*** Block opens ***

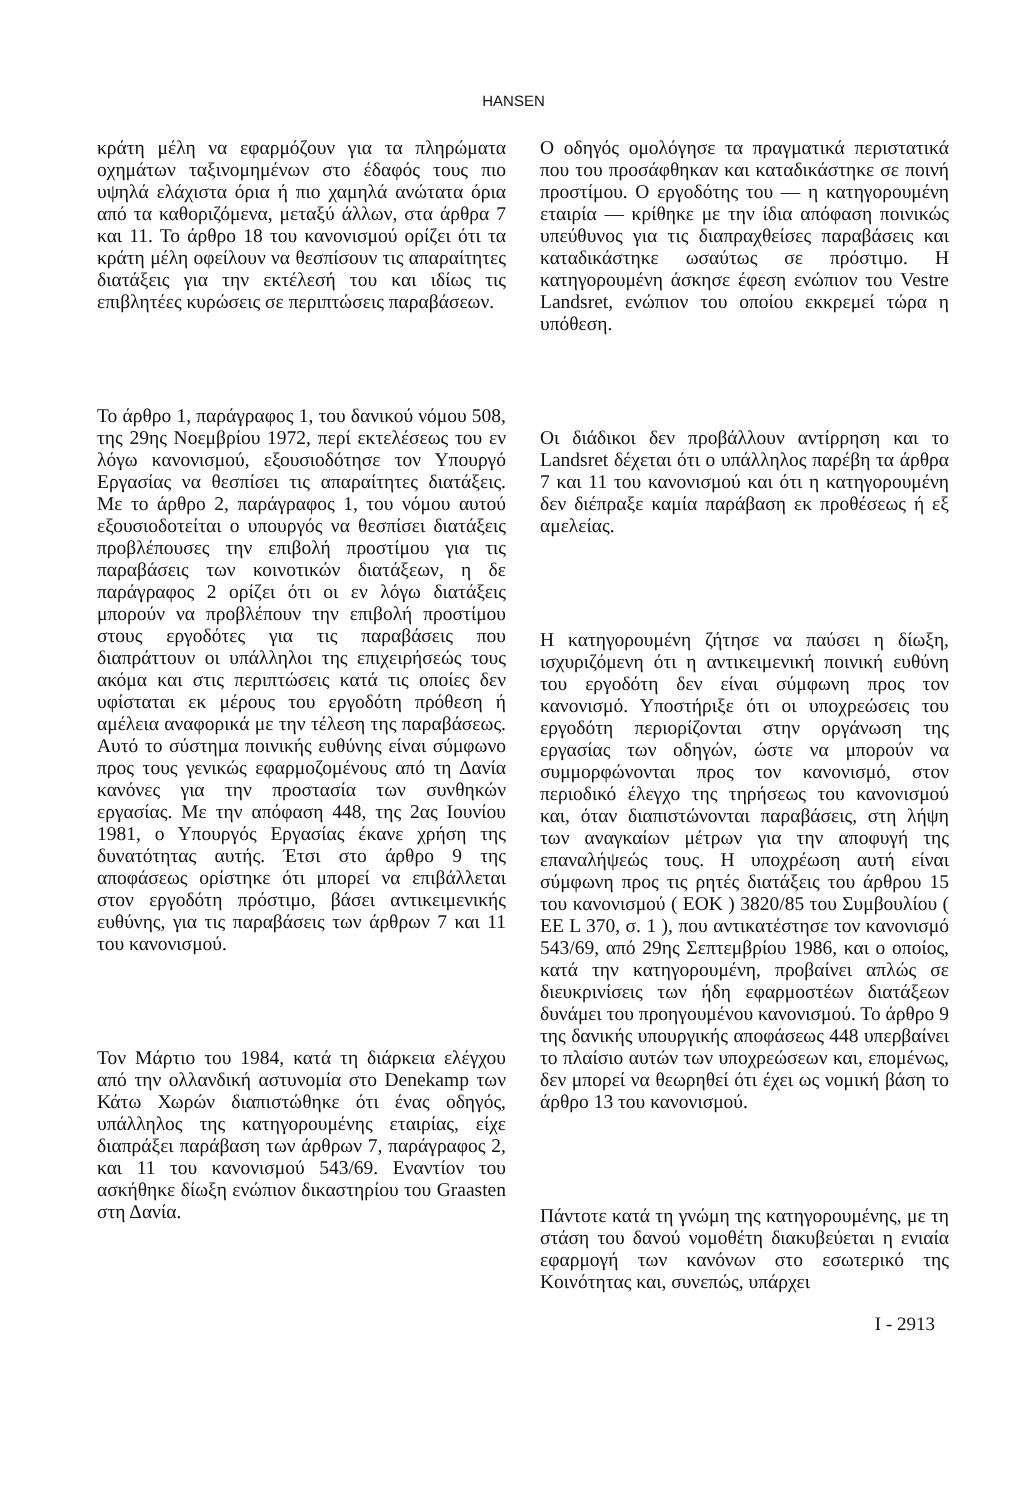HANSEN
κράτη μέλη να εφαρμόζουν για τα πληρώματα οχημάτων ταξινομημένων στο έδαφός τους πιο υψηλά ελάχιστα όρια ή πιο χαμηλά ανώτατα όρια από τα καθοριζόμενα, μεταξύ άλλων, στα άρθρα 7 και 11. Το άρθρο 18 του κανονισμού ορίζει ότι τα κράτη μέλη οφείλουν να θεσπίσουν τις απαραίτητες διατάξεις για την εκτέλεσή του και ιδίως τις επιβλητέες κυρώσεις σε περιπτώσεις παραβάσεων.
Το άρθρο 1, παράγραφος 1, του δανικού νόμου 508, της 29ης Νοεμβρίου 1972, περί εκτελέσεως του εν λόγω κανονισμού, εξουσιοδότησε τον Υπουργό Εργασίας να θεσπίσει τις απαραίτητες διατάξεις. Με το άρθρο 2, παράγραφος 1, του νόμου αυτού εξουσιοδοτείται ο υπουργός να θεσπίσει διατάξεις προβλέπουσες την επιβολή προστίμου για τις παραβάσεις των κοινοτικών διατάξεων, η δε παράγραφος 2 ορίζει ότι οι εν λόγω διατάξεις μπορούν να προβλέπουν την επιβολή προστίμου στους εργοδότες για τις παραβάσεις που διαπράττουν οι υπάλληλοι της επιχειρήσεώς τους ακόμα και στις περιπτώσεις κατά τις οποίες δεν υφίσταται εκ μέρους του εργοδότη πρόθεση ή αμέλεια αναφορικά με την τέλεση της παραβάσεως. Αυτό το σύστημα ποινικής ευθύνης είναι σύμφωνο προς τους γενικώς εφαρμοζομένους από τη Δανία κανόνες για την προστασία των συνθηκών εργασίας. Με την απόφαση 448, της 2ας Ιουνίου 1981, ο Υπουργός Εργασίας έκανε χρήση της δυνατότητας αυτής. Έτσι στο άρθρο 9 της αποφάσεως ορίστηκε ότι μπορεί να επιβάλλεται στον εργοδότη πρόστιμο, βάσει αντικειμενικής ευθύνης, για τις παραβάσεις των άρθρων 7 και 11 του κανονισμού.
Τον Μάρτιο του 1984, κατά τη διάρκεια ελέγχου από την ολλανδική αστυνομία στο Denekamp των Κάτω Χωρών διαπιστώθηκε ότι ένας οδηγός, υπάλληλος της κατηγορουμένης εταιρίας, είχε διαπράξει παράβαση των άρθρων 7, παράγραφος 2, και 11 του κανονισμού 543/69. Εναντίον του ασκήθηκε δίωξη ενώπιον δικαστηρίου του Graasten στη Δανία.
Ο οδηγός ομολόγησε τα πραγματικά περιστατικά που του προσάφθηκαν και καταδικάστηκε σε ποινή προστίμου. Ο εργοδότης του — η κατηγορουμένη εταιρία — κρίθηκε με την ίδια απόφαση ποινικώς υπεύθυνος για τις διαπραχθείσες παραβάσεις και καταδικάστηκε ωσαύτως σε πρόστιμο. Η κατηγορουμένη άσκησε έφεση ενώπιον του Vestre Landsret, ενώπιον του οποίου εκκρεμεί τώρα η υπόθεση.
Οι διάδικοι δεν προβάλλουν αντίρρηση και το Landsret δέχεται ότι ο υπάλληλος παρέβη τα άρθρα 7 και 11 του κανονισμού και ότι η κατηγορουμένη δεν διέπραξε καμία παράβαση εκ προθέσεως ή εξ αμελείας.
Η κατηγορουμένη ζήτησε να παύσει η δίωξη, ισχυριζόμενη ότι η αντικειμενική ποινική ευθύνη του εργοδότη δεν είναι σύμφωνη προς τον κανονισμό. Υποστήριξε ότι οι υποχρεώσεις του εργοδότη περιορίζονται στην οργάνωση της εργασίας των οδηγών, ώστε να μπορούν να συμμορφώνονται προς τον κανονισμό, στον περιοδικό έλεγχο της τηρήσεως του κανονισμού και, όταν διαπιστώνονται παραβάσεις, στη λήψη των αναγκαίων μέτρων για την αποφυγή της επαναλήψεώς τους. Η υποχρέωση αυτή είναι σύμφωνη προς τις ρητές διατάξεις του άρθρου 15 του κανονισμού ( ΕΟΚ ) 3820/85 του Συμβουλίου ( ΕΕ L 370, σ. 1 ), που αντικατέστησε τον κανονισμό 543/69, από 29ης Σεπτεμβρίου 1986, και ο οποίος, κατά την κατηγορουμένη, προβαίνει απλώς σε διευκρινίσεις των ήδη εφαρμοστέων διατάξεων δυνάμει του προηγουμένου κανονισμού. Το άρθρο 9 της δανικής υπουργικής αποφάσεως 448 υπερβαίνει το πλαίσιο αυτών των υποχρεώσεων και, επομένως, δεν μπορεί να θεωρηθεί ότι έχει ως νομική βάση το άρθρο 13 του κανονισμού.
Πάντοτε κατά τη γνώμη της κατηγορουμένης, με τη στάση του δανού νομοθέτη διακυβεύεται η ενιαία εφαρμογή των κανόνων στο εσωτερικό της Κοινότητας και, συνεπώς, υπάρχει
I - 2913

*** Block closes ***

EXERCISE INSTRUCTIONS — Could you set down every record above word for word, leaving out the pictures?

REPLY —
HANSEN
κράτη μέλη να εφαρμόζουν για τα πληρώματα οχημάτων ταξινομημένων στο έδαφός τους πιο υψηλά ελάχιστα όρια ή πιο χαμηλά ανώτατα όρια από τα καθοριζόμενα, μεταξύ άλλων, στα άρθρα 7 και 11. Το άρθρο 18 του κανονισμού ορίζει ότι τα κράτη μέλη οφείλουν να θεσπίσουν τις απαραίτητες διατάξεις για την εκτέλεσή του και ιδίως τις επιβλητέες κυρώσεις σε περιπτώσεις παραβάσεων.
Το άρθρο 1, παράγραφος 1, του δανικού νόμου 508, της 29ης Νοεμβρίου 1972, περί εκτελέσεως του εν λόγω κανονισμού, εξουσιοδότησε τον Υπουργό Εργασίας να θεσπίσει τις απαραίτητες διατάξεις. Με το άρθρο 2, παράγραφος 1, του νόμου αυτού εξουσιοδοτείται ο υπουργός να θεσπίσει διατάξεις προβλέπουσες την επιβολή προστίμου για τις παραβάσεις των κοινοτικών διατάξεων, η δε παράγραφος 2 ορίζει ότι οι εν λόγω διατάξεις μπορούν να προβλέπουν την επιβολή προστίμου στους εργοδότες για τις παραβάσεις που διαπράττουν οι υπάλληλοι της επιχειρήσεώς τους ακόμα και στις περιπτώσεις κατά τις οποίες δεν υφίσταται εκ μέρους του εργοδότη πρόθεση ή αμέλεια αναφορικά με την τέλεση της παραβάσεως. Αυτό το σύστημα ποινικής ευθύνης είναι σύμφωνο προς τους γενικώς εφαρμοζομένους από τη Δανία κανόνες για την προστασία των συνθηκών εργασίας. Με την απόφαση 448, της 2ας Ιουνίου 1981, ο Υπουργός Εργασίας έκανε χρήση της δυνατότητας αυτής. Έτσι στο άρθρο 9 της αποφάσεως ορίστηκε ότι μπορεί να επιβάλλεται στον εργοδότη πρόστιμο, βάσει αντικειμενικής ευθύνης, για τις παραβάσεις των άρθρων 7 και 11 του κανονισμού.
Τον Μάρτιο του 1984, κατά τη διάρκεια ελέγχου από την ολλανδική αστυνομία στο Denekamp των Κάτω Χωρών διαπιστώθηκε ότι ένας οδηγός, υπάλληλος της κατηγορουμένης εταιρίας, είχε διαπράξει παράβαση των άρθρων 7, παράγραφος 2, και 11 του κανονισμού 543/69. Εναντίον του ασκήθηκε δίωξη ενώπιον δικαστηρίου του Graasten στη Δανία.
Ο οδηγός ομολόγησε τα πραγματικά περιστατικά που του προσάφθηκαν και καταδικάστηκε σε ποινή προστίμου. Ο εργοδότης του — η κατηγορουμένη εταιρία — κρίθηκε με την ίδια απόφαση ποινικώς υπεύθυνος για τις διαπραχθείσες παραβάσεις και καταδικάστηκε ωσαύτως σε πρόστιμο. Η κατηγορουμένη άσκησε έφεση ενώπιον του Vestre Landsret, ενώπιον του οποίου εκκρεμεί τώρα η υπόθεση.
Οι διάδικοι δεν προβάλλουν αντίρρηση και το Landsret δέχεται ότι ο υπάλληλος παρέβη τα άρθρα 7 και 11 του κανονισμού και ότι η κατηγορουμένη δεν διέπραξε καμία παράβαση εκ προθέσεως ή εξ αμελείας.
Η κατηγορουμένη ζήτησε να παύσει η δίωξη, ισχυριζόμενη ότι η αντικειμενική ποινική ευθύνη του εργοδότη δεν είναι σύμφωνη προς τον κανονισμό. Υποστήριξε ότι οι υποχρεώσεις του εργοδότη περιορίζονται στην οργάνωση της εργασίας των οδηγών, ώστε να μπορούν να συμμορφώνονται προς τον κανονισμό, στον περιοδικό έλεγχο της τηρήσεως του κανονισμού και, όταν διαπιστώνονται παραβάσεις, στη λήψη των αναγκαίων μέτρων για την αποφυγή της επαναλήψεώς τους. Η υποχρέωση αυτή είναι σύμφωνη προς τις ρητές διατάξεις του άρθρου 15 του κανονισμού ( ΕΟΚ ) 3820/85 του Συμβουλίου ( ΕΕ L 370, σ. 1 ), που αντικατέστησε τον κανονισμό 543/69, από 29ης Σεπτεμβρίου 1986, και ο οποίος, κατά την κατηγορουμένη, προβαίνει απλώς σε διευκρινίσεις των ήδη εφαρμοστέων διατάξεων δυνάμει του προηγουμένου κανονισμού. Το άρθρο 9 της δανικής υπουργικής αποφάσεως 448 υπερβαίνει το πλαίσιο αυτών των υποχρεώσεων και, επομένως, δεν μπορεί να θεωρηθεί ότι έχει ως νομική βάση το άρθρο 13 του κανονισμού.
Πάντοτε κατά τη γνώμη της κατηγορουμένης, με τη στάση του δανού νομοθέτη διακυβεύεται η ενιαία εφαρμογή των κανόνων στο εσωτερικό της Κοινότητας και, συνεπώς, υπάρχει
I - 2913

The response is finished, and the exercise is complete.